13-year-old Setayesh Sahibzada in Kabul finished sixth grade last winter.
I cannot stand on my own feet. I wanted to become a teacher, but now I cannot study, I cannot go to school, she said then to the news agency AP, well aware that she probably will not receive any further education.
Girls who do not attend school are at increased risk of child labor and child marriage, according to aid organizations.
Selling daughters
To alleviate the severe economic situation, poor parents are selling their daughters into early marriage. As women, they then do not have the right to leave their homes without male accompaniment and in most cases do not have the right to work or contribute to society in other ways.
Babuna was previously a teacher in the Panjwai district.
When the Taliban came, they fired me and closed our school, she says in the UN project "After August", which documents Afghan women's testimonies.
Now she teaches 25 students at home, despite the ban.
Since the Taliban came, our economic situation has deteriorated. I teach girls at different times, so they don't realize it's a home school. We have talked to the village women and they are all cooperating with us. They said that when I think it's suitable, they will send their daughters.
"Marriage is not a choice"
A change does not seem to be forthcoming for the over one million girls directly affected by the education ban. But the restrictions also have major consequences for other parts of society.
"The consequences of the ban affect more than the girls themselves. It exacerbates the ongoing humanitarian crisis and has serious consequences for Afghanistan's economy and development," said Unicef chief Catherine Russell in a statement in June.
Mahnaz, who previously studied law and political science at the university, had her dreams crushed after the Taliban returned to power. She tells UN Women that she screamed out loud when she was engaged and forced into marriage.
Many of my friends have suffered similar fates, given up hope and married against their will. For all girls who have not been able to complete their education, marriage is not a choice but a forced reality, she says.
The Taliban movement's ideology combines an extreme and fundamentalist interpretation of Islam with the ancient cultural code of Pashtunwali, named after the ethnic group Pashtuns who form the Taliban's backbone.
Formally, the movement was born in 1994, but its foundation was laid earlier in the Pakistani refugee camps where many Afghans fled from the Soviet invasion in 1979.
In 1996, the movement conquered the capital Kabul.
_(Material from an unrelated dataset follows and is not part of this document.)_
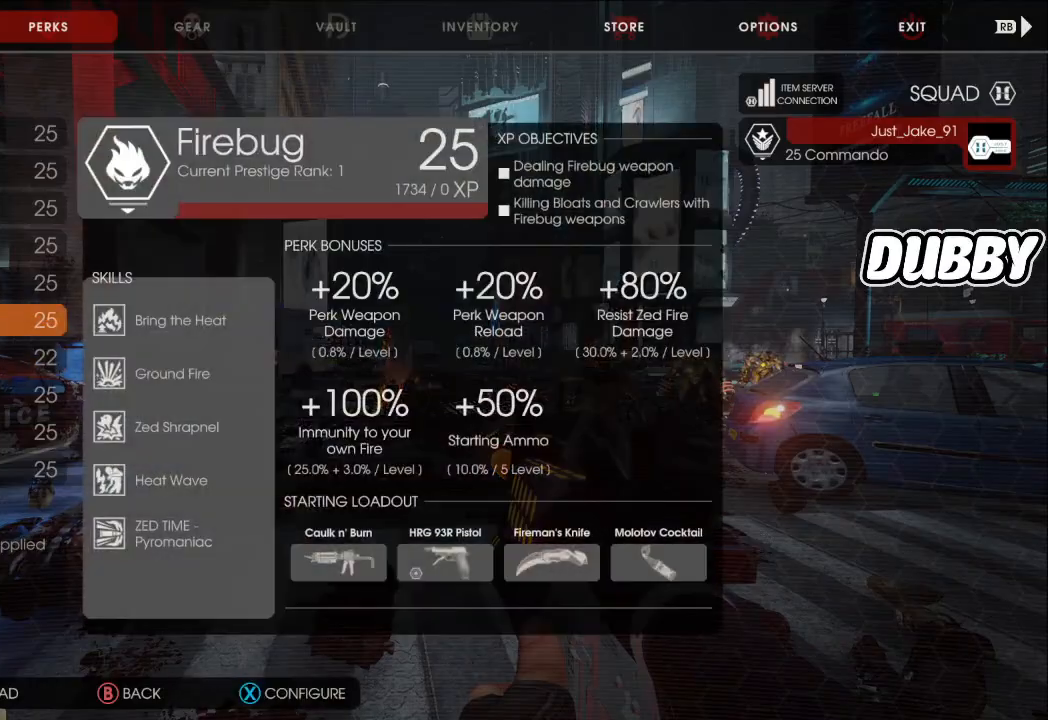
{"buttons": ["A"], "left_stick": "center", "right_stick": "center", "events": [[283, "A", "down"], [400, "A", "up"], [450, "A", "down"]]}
It controlled large parts of the country until the US-led invasion in 2001, only to regain power in a lightning-fast offensive on August 15, 2021, after the US forces withdrew.
The Taliban's rule is described as conservative, brutal, and arbitrary. Just like during their first time in power, the Taliban now rule with their interpretation of Islamic Sharia laws, which in practice means extreme oppression of women. Women have been forced out of universities and from almost all jobs, music has been banned, and public executions and flogging have been reintroduced.
The cultural heritage has, however, been spared so far, unlike during the previous Taliban rule. Then, large quantities of invaluable museum artifacts were destroyed, as well as, to the world's dismay, the famous stone Buddhas from the 5th century in the Bamiyan Valley.